TREN AL SUR

 


Juan de Arona Linea de Chorrillos

TREN AL SUR


Por; Josefina Barrón

Juan no era Juan. Era Pedro. Juan de Arona fue Pedro Paz Soldán. Uno solo. Complejo e inclasificable. Niño en los campos de Cañete, señorito en los salones de Europa, sabía de los griegos y los árboles. Promovía peruanismos en un Perú que aún no tenía conciencia de lo suyo. Era poeta, filólogo, cronista de viajes y descubridor de lo bello, lo nefasto y todo aquello a lo que a nadie más parecía importar. No podía con su genio, acaso no quería. Sus palabras fueron dardos que lanzó a sus enemigos sin medir las consecuencias. No escribía tan bien como sabía decir verdades.

Fue abogado del diablo y de esos árboles que miraba maravillado. Naturalista de la condición humana, filósofo de la estulticia, humorista muy negro, despiadado. La estupidez reinante lo sacó de sus casillas, lo hizo pelearse con casi todos los que formaron su universo social y geográfico. Así, dijo alguna vez que el pueblo ejercía su  'soberasnía', llamaba constantemente 'pillaje' al peaje y 'Gran Enemigo' a la autoridad. Había heredado la inmensa biblioteca, en fondo y forma, de su abuelo, Hipólito Unanue. Pareció habérsela leído toda. 

Un poco antes de morir en enero de 1895, ya sin la fortuna familiar, Juan de Arona reunió sus crónicas


que había publicado en El Comercio y otras tantas inéditas bajo el título de "La línea de Chorrillos", y les dio forma de libro. Testimonio díscolo, por momentos catársis, sobre la vía del tren que integraba los tres balnearios de Miraflores, Barranco y Chorrillos a la ciudad de Lima.

Juan de Arona se detuvo en cada uno de los pueblos aún separados por extensos campos de cultivo, para recorrerlos al pie del acantilado e ir, como cronista de viajes que fue, comentando sobre calles, pasajes y alamedas, descubriendo ranchos y personajes, denunciando abominaciones edilicias, evocando estampas y los recuerdos de su niñez.

Regurgitó en el papel los estragos de la guerra con Chile sobre Chorrillos, el balneario que alguna vez fue llamado Versalles y que luego estuvo largo tiempo "tieso y estirado como un emperador muerto".

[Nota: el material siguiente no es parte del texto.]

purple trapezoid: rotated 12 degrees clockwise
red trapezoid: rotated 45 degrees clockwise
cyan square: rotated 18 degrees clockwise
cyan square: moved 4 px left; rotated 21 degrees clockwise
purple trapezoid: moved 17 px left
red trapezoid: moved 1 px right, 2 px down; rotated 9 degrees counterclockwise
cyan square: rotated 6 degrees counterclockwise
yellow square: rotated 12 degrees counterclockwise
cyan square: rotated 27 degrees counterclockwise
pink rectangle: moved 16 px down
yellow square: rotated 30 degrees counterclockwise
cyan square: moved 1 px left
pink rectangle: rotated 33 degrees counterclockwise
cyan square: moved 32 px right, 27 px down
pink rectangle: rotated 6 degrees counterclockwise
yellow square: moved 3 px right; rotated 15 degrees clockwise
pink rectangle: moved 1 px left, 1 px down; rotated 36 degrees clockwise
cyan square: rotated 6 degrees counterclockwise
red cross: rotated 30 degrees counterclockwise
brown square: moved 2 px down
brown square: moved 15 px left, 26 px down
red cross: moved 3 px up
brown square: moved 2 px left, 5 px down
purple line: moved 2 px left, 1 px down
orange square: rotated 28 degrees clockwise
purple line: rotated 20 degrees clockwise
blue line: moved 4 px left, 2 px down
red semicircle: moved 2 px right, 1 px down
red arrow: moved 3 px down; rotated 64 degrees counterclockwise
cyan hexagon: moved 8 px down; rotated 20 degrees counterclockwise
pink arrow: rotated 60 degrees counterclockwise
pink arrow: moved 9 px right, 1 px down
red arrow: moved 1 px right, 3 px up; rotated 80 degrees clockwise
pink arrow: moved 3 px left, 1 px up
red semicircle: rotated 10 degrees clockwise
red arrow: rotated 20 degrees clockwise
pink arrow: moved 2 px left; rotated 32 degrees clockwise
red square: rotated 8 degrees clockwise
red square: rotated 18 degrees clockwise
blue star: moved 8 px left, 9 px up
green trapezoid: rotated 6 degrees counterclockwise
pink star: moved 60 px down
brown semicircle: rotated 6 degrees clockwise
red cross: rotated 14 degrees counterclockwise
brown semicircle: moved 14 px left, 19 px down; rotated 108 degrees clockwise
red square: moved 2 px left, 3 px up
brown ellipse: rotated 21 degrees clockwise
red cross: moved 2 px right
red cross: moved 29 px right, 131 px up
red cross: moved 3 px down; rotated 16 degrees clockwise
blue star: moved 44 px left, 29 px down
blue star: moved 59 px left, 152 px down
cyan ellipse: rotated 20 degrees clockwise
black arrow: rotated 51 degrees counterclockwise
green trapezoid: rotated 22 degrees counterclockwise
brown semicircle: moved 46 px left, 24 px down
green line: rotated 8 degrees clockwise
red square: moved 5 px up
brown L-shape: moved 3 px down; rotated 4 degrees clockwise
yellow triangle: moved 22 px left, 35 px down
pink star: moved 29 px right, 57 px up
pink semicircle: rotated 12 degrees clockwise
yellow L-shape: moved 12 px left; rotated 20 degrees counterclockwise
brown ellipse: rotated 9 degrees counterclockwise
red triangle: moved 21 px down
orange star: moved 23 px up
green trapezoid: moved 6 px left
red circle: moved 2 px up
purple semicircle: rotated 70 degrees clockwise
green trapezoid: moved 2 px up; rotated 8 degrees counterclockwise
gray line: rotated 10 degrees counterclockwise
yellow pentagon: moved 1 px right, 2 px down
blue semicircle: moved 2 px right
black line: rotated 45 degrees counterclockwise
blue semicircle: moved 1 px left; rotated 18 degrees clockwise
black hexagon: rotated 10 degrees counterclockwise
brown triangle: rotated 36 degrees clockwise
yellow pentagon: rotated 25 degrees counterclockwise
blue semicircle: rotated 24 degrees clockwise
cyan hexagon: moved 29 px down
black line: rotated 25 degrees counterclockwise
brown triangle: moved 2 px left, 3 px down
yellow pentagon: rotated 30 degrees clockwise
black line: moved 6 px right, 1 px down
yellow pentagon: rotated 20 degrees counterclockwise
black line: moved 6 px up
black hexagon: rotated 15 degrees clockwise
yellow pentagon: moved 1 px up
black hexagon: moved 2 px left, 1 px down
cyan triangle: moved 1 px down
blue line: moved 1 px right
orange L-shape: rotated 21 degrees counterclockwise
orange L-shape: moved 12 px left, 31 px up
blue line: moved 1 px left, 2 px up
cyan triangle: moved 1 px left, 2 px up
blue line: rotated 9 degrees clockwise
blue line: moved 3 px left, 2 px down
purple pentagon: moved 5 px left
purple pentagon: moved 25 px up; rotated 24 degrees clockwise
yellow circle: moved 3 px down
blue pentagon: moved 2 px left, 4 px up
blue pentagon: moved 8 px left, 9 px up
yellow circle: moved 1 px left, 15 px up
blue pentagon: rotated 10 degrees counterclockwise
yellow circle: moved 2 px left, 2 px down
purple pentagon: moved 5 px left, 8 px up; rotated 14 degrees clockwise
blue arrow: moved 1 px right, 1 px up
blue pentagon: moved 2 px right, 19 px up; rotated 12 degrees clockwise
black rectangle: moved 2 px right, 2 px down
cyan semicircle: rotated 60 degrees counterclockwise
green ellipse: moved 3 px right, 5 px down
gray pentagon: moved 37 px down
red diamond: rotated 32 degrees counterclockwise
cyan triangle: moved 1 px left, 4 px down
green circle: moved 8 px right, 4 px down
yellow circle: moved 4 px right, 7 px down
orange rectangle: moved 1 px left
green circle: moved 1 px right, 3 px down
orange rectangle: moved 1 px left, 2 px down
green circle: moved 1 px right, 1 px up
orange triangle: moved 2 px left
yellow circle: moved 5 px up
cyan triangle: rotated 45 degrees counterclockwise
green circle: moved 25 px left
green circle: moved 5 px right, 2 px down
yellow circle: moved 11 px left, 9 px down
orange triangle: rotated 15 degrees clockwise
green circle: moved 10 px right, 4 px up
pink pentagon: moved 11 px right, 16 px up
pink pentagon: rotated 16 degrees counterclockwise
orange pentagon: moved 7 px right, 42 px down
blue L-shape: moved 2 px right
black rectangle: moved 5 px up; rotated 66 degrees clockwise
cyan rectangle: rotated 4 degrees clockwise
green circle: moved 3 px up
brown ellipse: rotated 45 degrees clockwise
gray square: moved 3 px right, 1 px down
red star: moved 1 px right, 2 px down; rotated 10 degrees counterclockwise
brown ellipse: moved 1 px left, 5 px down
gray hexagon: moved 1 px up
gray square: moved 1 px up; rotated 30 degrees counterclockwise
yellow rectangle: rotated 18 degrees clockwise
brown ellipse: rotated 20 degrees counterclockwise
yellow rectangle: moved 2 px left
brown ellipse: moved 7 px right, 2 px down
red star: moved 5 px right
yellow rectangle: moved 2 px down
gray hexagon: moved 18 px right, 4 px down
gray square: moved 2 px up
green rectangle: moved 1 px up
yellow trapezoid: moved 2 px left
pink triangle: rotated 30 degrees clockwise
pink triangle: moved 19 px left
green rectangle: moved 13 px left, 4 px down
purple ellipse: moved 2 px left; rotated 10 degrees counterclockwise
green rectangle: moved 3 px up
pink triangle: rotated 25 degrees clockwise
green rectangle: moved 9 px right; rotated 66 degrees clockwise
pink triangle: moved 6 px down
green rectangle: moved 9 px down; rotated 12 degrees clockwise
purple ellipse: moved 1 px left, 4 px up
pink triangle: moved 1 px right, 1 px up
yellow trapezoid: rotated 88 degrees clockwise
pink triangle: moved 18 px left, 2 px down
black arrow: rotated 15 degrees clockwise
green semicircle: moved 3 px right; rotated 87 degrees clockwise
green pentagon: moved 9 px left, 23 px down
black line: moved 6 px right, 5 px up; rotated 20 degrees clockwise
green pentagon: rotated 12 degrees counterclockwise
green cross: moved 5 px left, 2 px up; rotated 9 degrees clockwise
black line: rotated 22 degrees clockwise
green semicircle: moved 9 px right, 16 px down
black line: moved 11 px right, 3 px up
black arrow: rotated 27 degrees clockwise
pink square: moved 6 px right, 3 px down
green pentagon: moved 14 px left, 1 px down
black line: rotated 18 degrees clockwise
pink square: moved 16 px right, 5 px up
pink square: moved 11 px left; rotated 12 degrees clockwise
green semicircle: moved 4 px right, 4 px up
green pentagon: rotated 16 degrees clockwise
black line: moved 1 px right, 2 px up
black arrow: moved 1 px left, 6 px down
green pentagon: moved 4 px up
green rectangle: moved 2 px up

Habían pasado apenas trece años de la caída de Lima y, en el camino del tren, Juan de Arona aún se topaba con escombros de aquel doloroso episodio. Se reconocía extasiado por la presencia heroica de árboles extraños en nuestros desiertos: "Un gran árbol añoso en la costa de Lima es poco menos que una maravilla. Los vetustos sauces de la bajada de Barranco habían adquirido en sus troncos un grosor extraordinario, parecían tambores". Veía cómo el joven Barranco empezaba a animarse, mientras el viejo Chorrillos languidecía debajo de sus ruinas.


De Miraflores escribía: "Los rosales y el lujo de luz que había en el Miraflores de mi niñez han
desaparecido bajo la opacidad de la multitud de árboles exóticos con los que las colonias extranjeras han dotado al pueblo de sus afecciones". 

Nos hubiera hecho mucho bien tener a Juan de Arona hoy, hacerlo recorrer la Lima que dice mirar el mar, llevarlo por la costa que en sus tiempos sí fue verde y era virgen de otros ruidos que no eran los de las aves, el murmullo de las olas, los pescadores, y uno que otro bañista paseandero.